• **ABOUT THIS EXERCISE**:
Write out exactly, excluding pictures, the lines from the one containing "new: luzarux" through the end of the data, both included.

------ THE INPUT ------

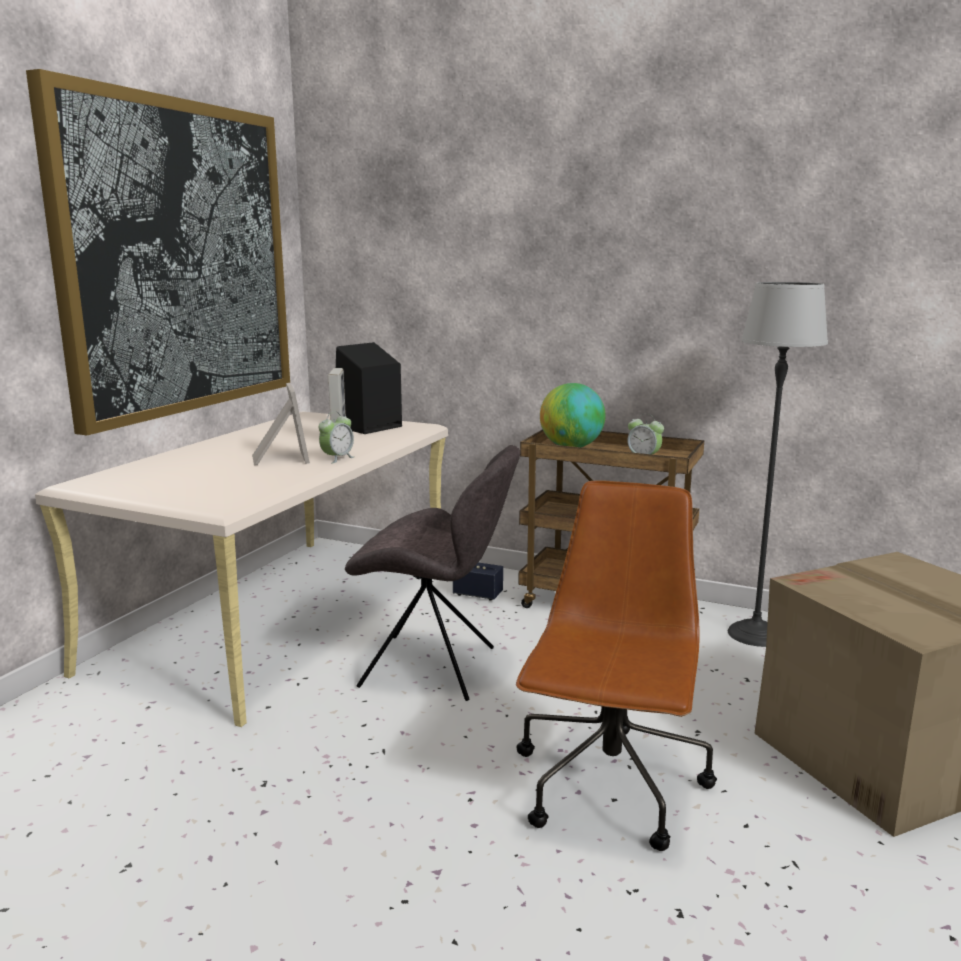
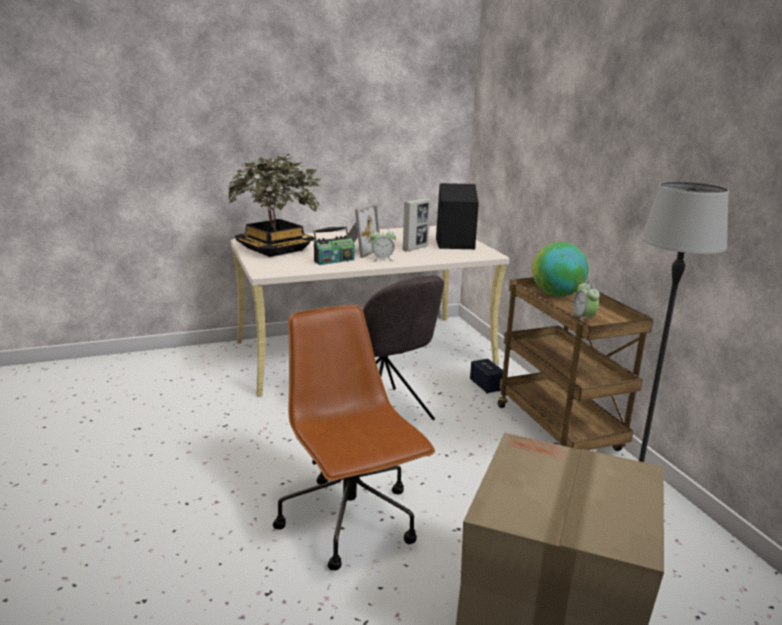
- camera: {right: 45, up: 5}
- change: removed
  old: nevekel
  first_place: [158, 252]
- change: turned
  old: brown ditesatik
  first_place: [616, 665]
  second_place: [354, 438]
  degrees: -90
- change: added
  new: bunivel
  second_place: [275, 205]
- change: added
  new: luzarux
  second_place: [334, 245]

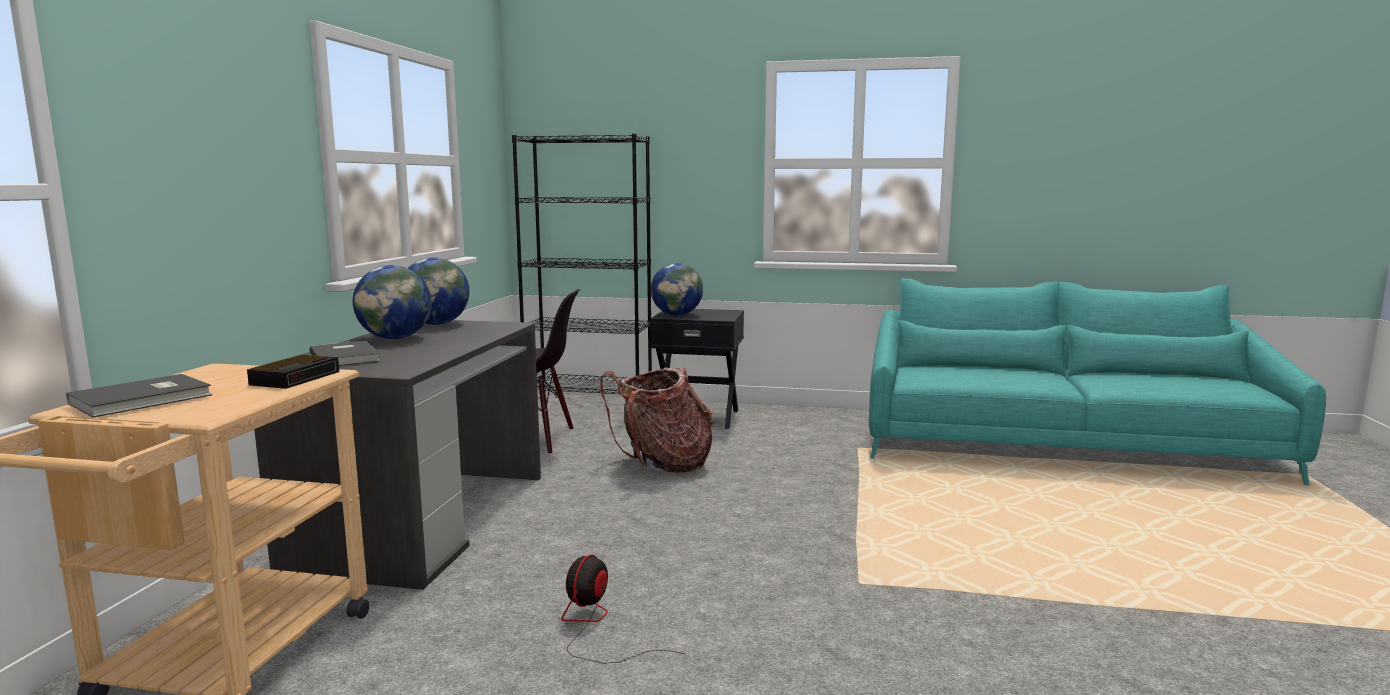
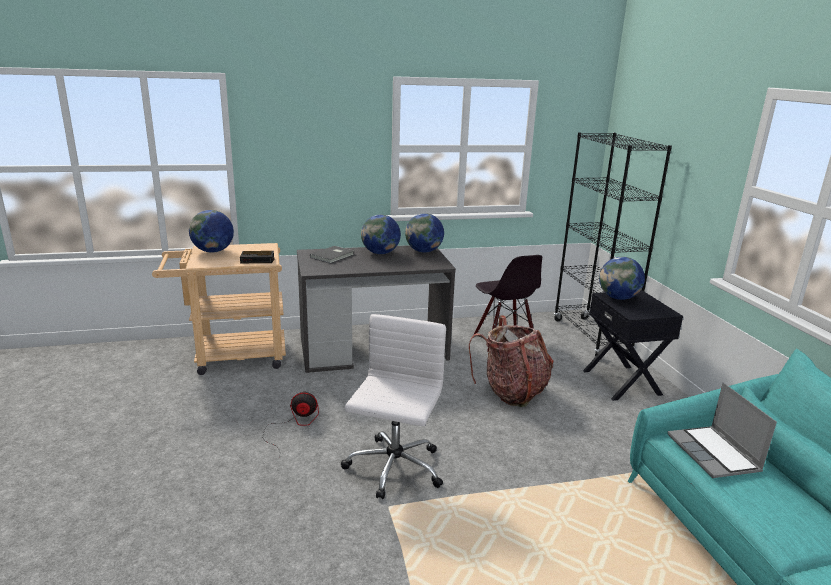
- camera: {right: 65, up: 10}
- change: replaced
  old: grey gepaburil
  new: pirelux
  first_place: [139, 396]
  second_place: [211, 231]
- change: added
  new: white ditesatik
  second_place: [393, 406]
- change: added
  new: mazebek
  second_place: [722, 430]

------

• **ANSWER FOR THE TASK**:
  new: luzarux
  second_place: [334, 245]

- camera: {right: 65, up: 10}
- change: replaced
  old: grey gepaburil
  new: pirelux
  first_place: [139, 396]
  second_place: [211, 231]
- change: added
  new: white ditesatik
  second_place: [393, 406]
- change: added
  new: mazebek
  second_place: [722, 430]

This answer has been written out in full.